64 The cross-application is only for rent until the date of the lockout the sum of $1,091.42 which does not exceed rent calculated at $150 per week plus GST for that period. This is consistent with the view above that any further rent should not be recovered.
Costs
65 This dispute regrettably became bitter. As observed, it may not have done so had both parties properly understood the legal position. The bitterness was not assisted by a wrongful lockout following an agreed termination of the Lease. The aftermath including the proceedings before this Tribunal have probably as a consequence both of that bitterness and of the appearance of the Lessee through her husband rather than being legally represented, become complex and protracted.
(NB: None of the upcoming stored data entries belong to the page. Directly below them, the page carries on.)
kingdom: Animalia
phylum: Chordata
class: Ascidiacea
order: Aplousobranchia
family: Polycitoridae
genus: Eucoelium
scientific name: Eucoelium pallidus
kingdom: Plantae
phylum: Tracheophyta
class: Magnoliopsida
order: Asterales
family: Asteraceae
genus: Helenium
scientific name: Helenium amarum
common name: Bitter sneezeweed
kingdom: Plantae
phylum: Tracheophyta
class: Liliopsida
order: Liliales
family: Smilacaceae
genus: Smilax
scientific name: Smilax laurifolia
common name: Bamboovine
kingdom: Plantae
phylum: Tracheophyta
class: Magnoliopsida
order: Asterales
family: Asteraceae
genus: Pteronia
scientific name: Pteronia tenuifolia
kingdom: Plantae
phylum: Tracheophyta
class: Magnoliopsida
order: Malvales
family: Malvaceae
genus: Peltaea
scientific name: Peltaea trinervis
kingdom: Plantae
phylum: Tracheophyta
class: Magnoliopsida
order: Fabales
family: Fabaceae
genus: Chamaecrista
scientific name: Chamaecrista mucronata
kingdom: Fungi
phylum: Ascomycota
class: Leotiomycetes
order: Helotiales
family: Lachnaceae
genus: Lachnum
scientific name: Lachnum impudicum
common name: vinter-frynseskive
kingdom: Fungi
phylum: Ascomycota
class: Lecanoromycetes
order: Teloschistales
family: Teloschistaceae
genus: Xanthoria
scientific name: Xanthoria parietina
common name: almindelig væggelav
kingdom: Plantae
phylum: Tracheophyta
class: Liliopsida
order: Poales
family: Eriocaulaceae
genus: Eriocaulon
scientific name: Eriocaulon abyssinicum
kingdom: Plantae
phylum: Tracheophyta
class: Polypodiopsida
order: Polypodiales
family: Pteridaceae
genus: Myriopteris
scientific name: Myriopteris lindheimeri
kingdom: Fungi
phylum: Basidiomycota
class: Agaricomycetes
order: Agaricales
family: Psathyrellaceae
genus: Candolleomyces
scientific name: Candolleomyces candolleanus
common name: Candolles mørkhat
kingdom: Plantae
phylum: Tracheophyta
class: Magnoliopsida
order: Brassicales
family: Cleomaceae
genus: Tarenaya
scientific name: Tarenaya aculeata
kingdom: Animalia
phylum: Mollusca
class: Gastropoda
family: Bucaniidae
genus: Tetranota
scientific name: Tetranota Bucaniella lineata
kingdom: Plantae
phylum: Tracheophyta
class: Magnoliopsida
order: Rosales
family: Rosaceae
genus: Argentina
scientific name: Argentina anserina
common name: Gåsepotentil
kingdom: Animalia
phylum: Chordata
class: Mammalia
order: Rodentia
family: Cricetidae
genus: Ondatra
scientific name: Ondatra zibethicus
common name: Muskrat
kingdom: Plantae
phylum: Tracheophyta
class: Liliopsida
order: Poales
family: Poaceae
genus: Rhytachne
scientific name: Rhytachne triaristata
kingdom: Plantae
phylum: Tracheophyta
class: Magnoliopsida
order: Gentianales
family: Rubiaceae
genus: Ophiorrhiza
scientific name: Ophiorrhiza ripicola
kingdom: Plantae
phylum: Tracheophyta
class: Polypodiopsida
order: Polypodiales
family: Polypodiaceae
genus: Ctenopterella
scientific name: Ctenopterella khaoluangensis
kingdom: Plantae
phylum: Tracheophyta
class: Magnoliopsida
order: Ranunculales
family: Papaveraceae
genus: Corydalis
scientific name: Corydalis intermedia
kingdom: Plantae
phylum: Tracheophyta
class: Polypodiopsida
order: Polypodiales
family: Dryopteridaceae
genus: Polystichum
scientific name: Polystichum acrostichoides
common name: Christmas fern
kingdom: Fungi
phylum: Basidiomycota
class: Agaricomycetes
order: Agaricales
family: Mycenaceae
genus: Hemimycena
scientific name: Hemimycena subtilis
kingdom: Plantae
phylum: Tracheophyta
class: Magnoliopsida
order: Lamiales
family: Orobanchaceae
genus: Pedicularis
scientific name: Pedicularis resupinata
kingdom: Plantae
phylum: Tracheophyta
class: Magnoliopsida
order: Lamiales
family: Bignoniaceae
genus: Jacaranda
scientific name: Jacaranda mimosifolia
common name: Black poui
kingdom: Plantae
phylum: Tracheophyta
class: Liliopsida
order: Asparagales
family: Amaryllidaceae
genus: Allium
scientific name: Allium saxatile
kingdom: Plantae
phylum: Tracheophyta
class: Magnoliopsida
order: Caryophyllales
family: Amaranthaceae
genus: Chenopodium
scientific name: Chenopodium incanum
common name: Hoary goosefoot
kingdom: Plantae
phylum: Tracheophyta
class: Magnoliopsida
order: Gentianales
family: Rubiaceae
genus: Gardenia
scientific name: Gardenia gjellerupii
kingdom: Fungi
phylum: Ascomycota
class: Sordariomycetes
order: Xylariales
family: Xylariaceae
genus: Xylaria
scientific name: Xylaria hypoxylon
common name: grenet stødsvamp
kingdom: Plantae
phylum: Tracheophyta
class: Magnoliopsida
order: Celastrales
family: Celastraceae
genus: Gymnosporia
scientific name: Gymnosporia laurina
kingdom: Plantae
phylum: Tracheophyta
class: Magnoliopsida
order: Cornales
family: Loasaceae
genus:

66 There was considerable interlocutory time involved with summonses of records of other tenants in the shopping centre which was ultimately ruled not to be relevant. The Lessee was seeking to demonstrate that the new rent proposed for her premises was above that for neighbouring shops. However the Tribunal ruled that in the context of an open negotiation, as would have been the case for a new lease following the termination of the monthly lease, comparison with prevailing market rents and issues of fairness were not relevant.
67 The Lessee has not made out a claim at anything like the level of the damages schedule filed 19 July. However she did succeed on the interim order against the lockout and in its claim for some damages claimed from the lockout.
68 The final day’s hearing of a witness who had failed to attend on two prior occasions was not the fault of the Lessee despite the evidence completely failing to come up to its predicted effect. However it turned out to be essential for the Tribunal to be properly satisfied that the claim for loss of business opportunity flowing from the events surrounding the termination of the Lease, could not be sustained.
69 In all those circumstances I do not consider any application by the Lessors for costs to be warranted under the usual tests for special circumstances which apply in this Tribunal. Nor do I think the Lessee is entitled to her costs.
70 Accordingly I make no order as to costs.
Orders
1. The Lessors to pay the Lessee $1986.37 and to release the bond of $600 to the Lessee, subject to Order 2.
2. The Lessee to pay the Lessor unpaid rent of $1,091.42 which the lessors may set off against the amount payable by them.